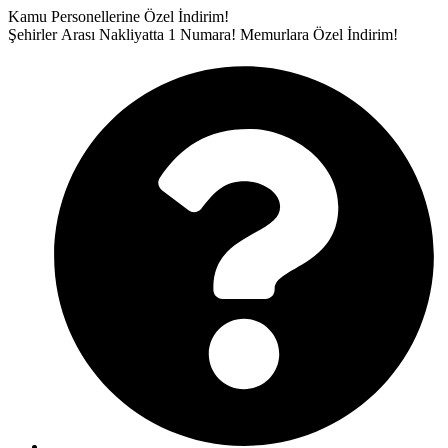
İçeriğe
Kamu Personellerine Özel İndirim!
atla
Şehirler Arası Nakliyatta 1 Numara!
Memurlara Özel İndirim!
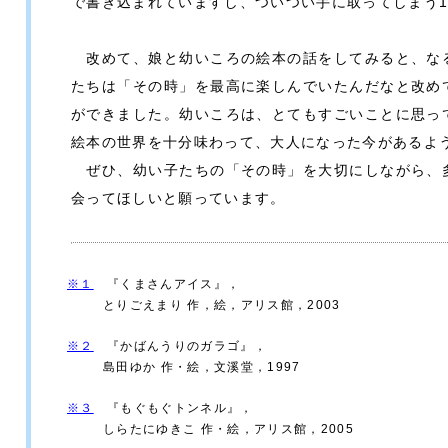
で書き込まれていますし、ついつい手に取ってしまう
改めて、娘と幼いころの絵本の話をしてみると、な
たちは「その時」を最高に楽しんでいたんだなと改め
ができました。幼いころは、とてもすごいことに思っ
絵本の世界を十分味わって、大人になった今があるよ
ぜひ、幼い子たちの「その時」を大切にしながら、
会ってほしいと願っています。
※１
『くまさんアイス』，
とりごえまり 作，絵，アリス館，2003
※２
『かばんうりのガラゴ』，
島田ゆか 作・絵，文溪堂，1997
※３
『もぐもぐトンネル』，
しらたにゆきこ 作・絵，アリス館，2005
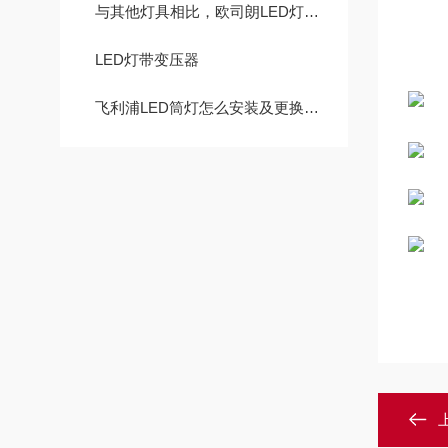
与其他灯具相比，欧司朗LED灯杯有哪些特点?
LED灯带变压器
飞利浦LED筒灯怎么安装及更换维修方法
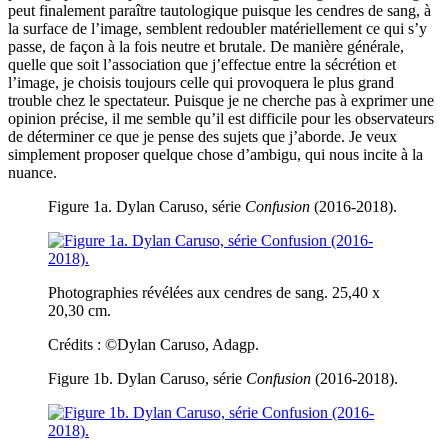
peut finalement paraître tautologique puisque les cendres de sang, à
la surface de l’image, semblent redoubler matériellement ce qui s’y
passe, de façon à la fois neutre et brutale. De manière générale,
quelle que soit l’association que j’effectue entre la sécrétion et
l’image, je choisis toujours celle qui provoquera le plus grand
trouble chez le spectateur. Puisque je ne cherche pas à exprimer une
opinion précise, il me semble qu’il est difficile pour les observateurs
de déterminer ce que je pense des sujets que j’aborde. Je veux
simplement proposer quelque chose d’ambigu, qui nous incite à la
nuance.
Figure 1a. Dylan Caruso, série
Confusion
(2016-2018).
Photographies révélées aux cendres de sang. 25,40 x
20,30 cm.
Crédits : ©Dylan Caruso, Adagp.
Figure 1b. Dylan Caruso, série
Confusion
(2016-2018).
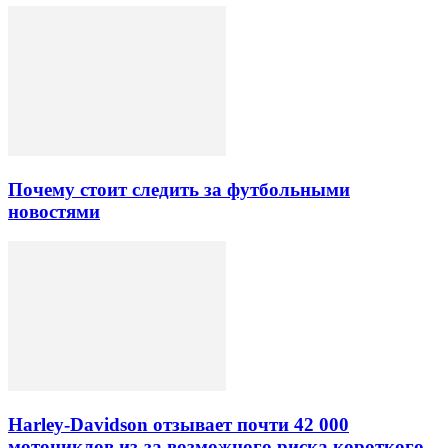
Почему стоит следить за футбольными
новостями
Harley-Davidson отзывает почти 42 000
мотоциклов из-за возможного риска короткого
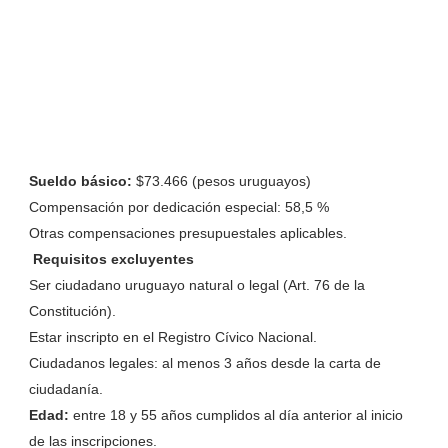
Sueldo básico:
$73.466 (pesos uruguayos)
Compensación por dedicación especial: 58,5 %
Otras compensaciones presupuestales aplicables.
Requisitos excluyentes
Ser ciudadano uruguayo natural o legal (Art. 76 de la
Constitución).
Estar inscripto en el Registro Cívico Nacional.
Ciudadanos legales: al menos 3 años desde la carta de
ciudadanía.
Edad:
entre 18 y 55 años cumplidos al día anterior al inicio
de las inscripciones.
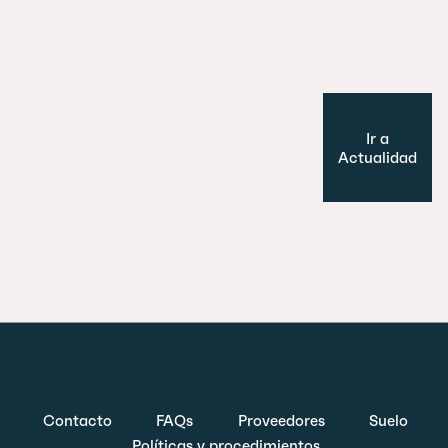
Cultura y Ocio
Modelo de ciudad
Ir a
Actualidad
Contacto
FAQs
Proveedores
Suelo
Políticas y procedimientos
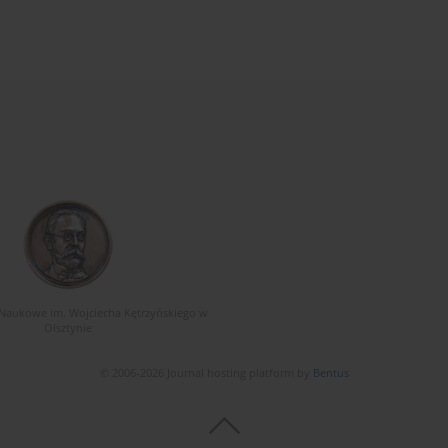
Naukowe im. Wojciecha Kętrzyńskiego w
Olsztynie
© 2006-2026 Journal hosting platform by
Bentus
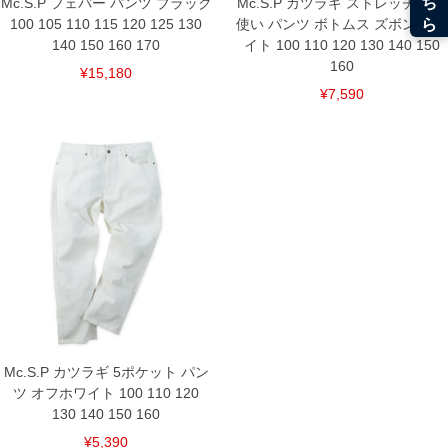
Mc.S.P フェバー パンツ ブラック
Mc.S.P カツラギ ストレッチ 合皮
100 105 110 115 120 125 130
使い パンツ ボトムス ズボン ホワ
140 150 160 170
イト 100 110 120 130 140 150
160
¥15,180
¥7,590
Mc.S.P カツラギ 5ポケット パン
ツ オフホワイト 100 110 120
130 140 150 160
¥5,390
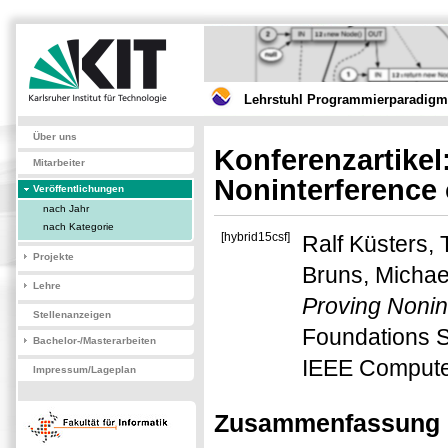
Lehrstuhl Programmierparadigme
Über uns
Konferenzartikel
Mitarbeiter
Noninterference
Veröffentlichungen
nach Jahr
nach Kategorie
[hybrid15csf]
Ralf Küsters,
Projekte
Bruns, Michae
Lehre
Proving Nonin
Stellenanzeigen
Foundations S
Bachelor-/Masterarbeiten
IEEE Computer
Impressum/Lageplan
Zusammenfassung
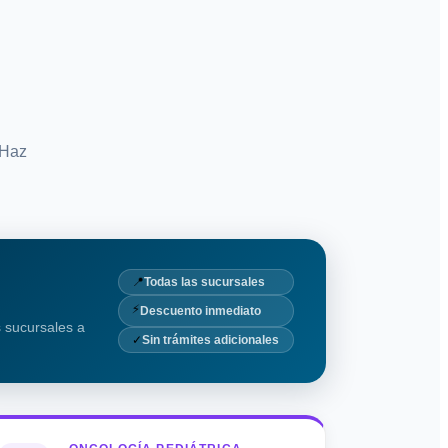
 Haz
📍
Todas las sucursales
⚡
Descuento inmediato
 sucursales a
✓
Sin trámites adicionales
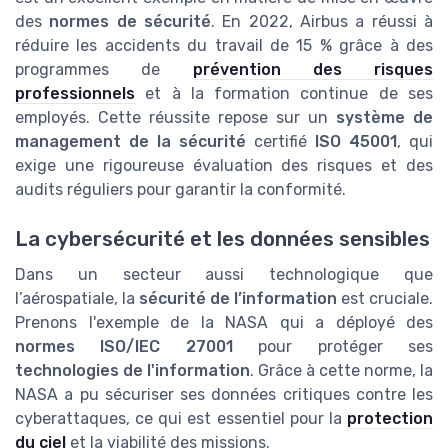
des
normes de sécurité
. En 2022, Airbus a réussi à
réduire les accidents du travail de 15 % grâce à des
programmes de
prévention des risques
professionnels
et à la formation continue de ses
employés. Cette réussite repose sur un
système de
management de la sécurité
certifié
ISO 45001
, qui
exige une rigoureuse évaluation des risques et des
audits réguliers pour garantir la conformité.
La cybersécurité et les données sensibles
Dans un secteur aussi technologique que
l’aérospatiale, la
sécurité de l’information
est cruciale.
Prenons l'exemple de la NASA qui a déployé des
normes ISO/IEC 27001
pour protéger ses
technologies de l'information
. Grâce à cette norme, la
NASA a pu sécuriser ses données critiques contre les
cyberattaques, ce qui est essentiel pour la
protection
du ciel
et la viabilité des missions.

==============================

_Assignment_: Could you please repeat the entries above exactly, with every picture left out?

_Your solution_:
İçeriğe
Kamu Personellerine Özel İndirim!
atla
Şehirler Arası Nakliyatta 1 Numara!
Memurlara Özel İndirim!
で書き込まれていますし、ついつい手に取ってしまう
改めて、娘と幼いころの絵本の話をしてみると、な
たちは「その時」を最高に楽しんでいたんだなと改め
ができました。幼いころは、とてもすごいことに思っ
絵本の世界を十分味わって、大人になった今があるよ
ぜひ、幼い子たちの「その時」を大切にしながら、
会ってほしいと願っています。
※１
『くまさんアイス』，
とりごえまり 作，絵，アリス館，2003
※２
『かばんうりのガラゴ』，
島田ゆか 作・絵，文溪堂，1997
※３
『もぐもぐトンネル』，
しらたにゆきこ 作・絵，アリス館，2005
与其他灯具相比，欧司朗LED灯杯有哪些特点?
LED灯带变压器
飞利浦LED筒灯怎么安装及更换维修方法
peut finalement paraître tautologique puisque les cendres de sang, à
la surface de l’image, semblent redoubler matériellement ce qui s’y
passe, de façon à la fois neutre et brutale. De manière générale,
quelle que soit l’association que j’effectue entre la sécrétion et
l’image, je choisis toujours celle qui provoquera le plus grand
trouble chez le spectateur. Puisque je ne cherche pas à exprimer une
opinion précise, il me semble qu’il est difficile pour les observateurs
de déterminer ce que je pense des sujets que j’aborde. Je veux
simplement proposer quelque chose d’ambigu, qui nous incite à la
nuance.
Figure 1a. Dylan Caruso, série
Confusion
(2016-2018).
Photographies révélées aux cendres de sang. 25,40 x
20,30 cm.
Crédits : ©Dylan Caruso, Adagp.
Figure 1b. Dylan Caruso, série
Confusion
(2016-2018).
Почему стоит следить за футбольными
новостями
Harley-Davidson отзывает почти 42 000
мотоциклов из-за возможного риска короткого
Sueldo básico:
$73.466 (pesos uruguayos)
Compensación por dedicación especial: 58,5 %
Otras compensaciones presupuestales aplicables.
Requisitos excluyentes
Ser ciudadano uruguayo natural o legal (Art. 76 de la
Constitución).
Estar inscripto en el Registro Cívico Nacional.
Ciudadanos legales: al menos 3 años desde la carta de
ciudadanía.
Edad:
entre 18 y 55 años cumplidos al día anterior al inicio
de las inscripciones.
Cultura y Ocio
Modelo de ciudad
Ir a
Actualidad
Contacto
FAQs
Proveedores
Suelo
Políticas y procedimientos
Naukowe im. Wojciecha Kętrzyńskiego w
Olsztynie
© 2006-2026 Journal hosting platform by
Bentus
Mc.S.P フェバー パンツ ブラック
Mc.S.P カツラギ ストレッチ 合皮
100 105 110 115 120 125 130
使い パンツ ボトムス ズボン ホワ
140 150 160 170
イト 100 110 120 130 140 150
160
¥15,180
¥7,590
Mc.S.P カツラギ 5ポケット パン
ツ オフホワイト 100 110 120
130 140 150 160
¥5,390
Lehrstuhl Programmierparadigme
Über uns
Konferenzartikel
Mitarbeiter
Noninterference
Veröffentlichungen
nach Jahr
nach Kategorie
[hybrid15csf]
Ralf Küsters,
Projekte
Bruns, Michae
Lehre
Proving Nonin
Stellenanzeigen
Foundations S
Bachelor-/Masterarbeiten
IEEE Computer
Impressum/Lageplan
Zusammenfassung
 Haz
📍
Todas las sucursales
⚡
Descuento inmediato
 sucursales a
✓
Sin trámites adicionales
des
normes de sécurité
. En 2022, Airbus a réussi à
réduire les accidents du travail de 15 % grâce à des
programmes de
prévention des risques
professionnels
et à la formation continue de ses
employés. Cette réussite repose sur un
système de
management de la sécurité
certifié
ISO 45001
, qui
exige une rigoureuse évaluation des risques et des
audits réguliers pour garantir la conformité.
La cybersécurité et les données sensibles
Dans un secteur aussi technologique que
l’aérospatiale, la
sécurité de l’information
est cruciale.
Prenons l'exemple de la NASA qui a déployé des
normes ISO/IEC 27001
pour protéger ses
technologies de l'information
. Grâce à cette norme, la
NASA a pu sécuriser ses données critiques contre les
cyberattaques, ce qui est essentiel pour la
protection
du ciel
et la viabilité des missions.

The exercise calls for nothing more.